I'm in "I just want to watch the world burn" mode over this right now, to be honest. If all that's left on the open internet is SEO spam, and all the chatbots can train on is SEO spam, then so be it. We didn't deserve to have nice things.
Yea the world sucks, tech companies are making it worse, the economy is built to funnel money to whoever can suck the most value out of the commons for themselves, climate change will ruin everything, hug your favorite endangered species while you still can, and the internet is best at spreading lies
I don't see how arguing that it should be harder for journalists to get paid helps anything though
Perhaps this can accelerate DRM hacking if multiple billions of startup money are put behind breaking it to stealthily add to the data sets. All the more fun if it's done somewhere extradition-proof from the US.

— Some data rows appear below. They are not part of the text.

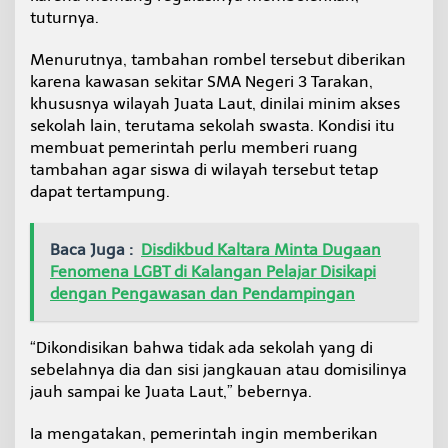
tuturnya.
Menurutnya, tambahan rombel tersebut diberikan
karena kawasan sekitar SMA Negeri 3 Tarakan,
khususnya wilayah Juata Laut, dinilai minim akses
sekolah lain, terutama sekolah swasta. Kondisi itu
membuat pemerintah perlu memberi ruang
tambahan agar siswa di wilayah tersebut tetap
dapat tertampung.
Baca Juga :
Disdikbud Kaltara Minta Dugaan
Fenomena LGBT di Kalangan Pelajar Disikapi
dengan Pengawasan dan Pendampingan
“Dikondisikan bahwa tidak ada sekolah yang di
sebelahnya dia dan sisi jangkauan atau domisilinya
jauh sampai ke Juata Laut,” bebernya.
Ia mengatakan, pemerintah ingin memberikan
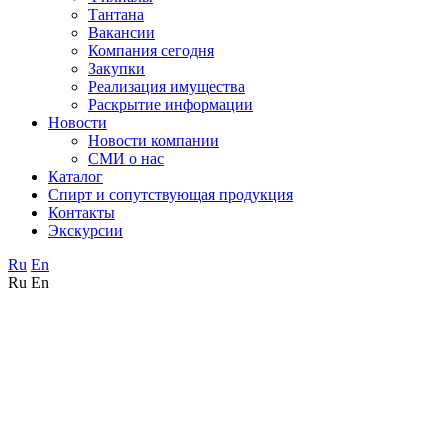
Тантана
Вакансии
Компания сегодня
Закупки
Реализация имущества
Раскрытие информации
Новости
Новости компании
СМИ о нас
Каталог
Спирт и сопутствующая продукция
Контакты
Экскурсии
Ru
En
Ru
En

No, I think this is something new. It’s an existential problem for newspapers. Most newspapers have never thrived online but they got a stream of clicks and a few 100x stories every once in a while. But with language models and RAG, we may create a world where no one has to visit their site at all.
This really hit home for me in Hard Fork’s interview with the CEO of Perplexity AI [1]. The crux of the problem is, if Perplexity does what it strives to do, provide answers rather than links, no one will be clicking on links and generating revenue for newspapers anymore. I encourage you to watch him struggle with this question because this is really an irreconcilable problem.
> But as unscrupulous AI companies seek out more and more data
I'm not sure I'm ready to concede the fundemental value judgement being made here. At least I refuse to accept it as a given rather then the core issue to be decided.
many crawlers have always ignored robots.txt, if you’re monitoring any moderately visited site you’re bound to see random spikes of bots hammering your server no matter what text file or headers you set
I don't get it. The crux of it all seems to be that Google isn't competing with owners of data it crawls using the very same data. The crawl part isn't as much of a controversy as usage, isn't it ? The mentioned eBay v. Bidder's Edge (2000) seems to be a dispute over usage.
I mean Google is making AI models and Google is summarizing sites so they may well be competing. The difference is Google has a near monopoly on search and ads.
The basic social contract of the web fell apart long ago when almost everyone decided that Google was the only search engine worth serving and started aggressively blocking other crawlers.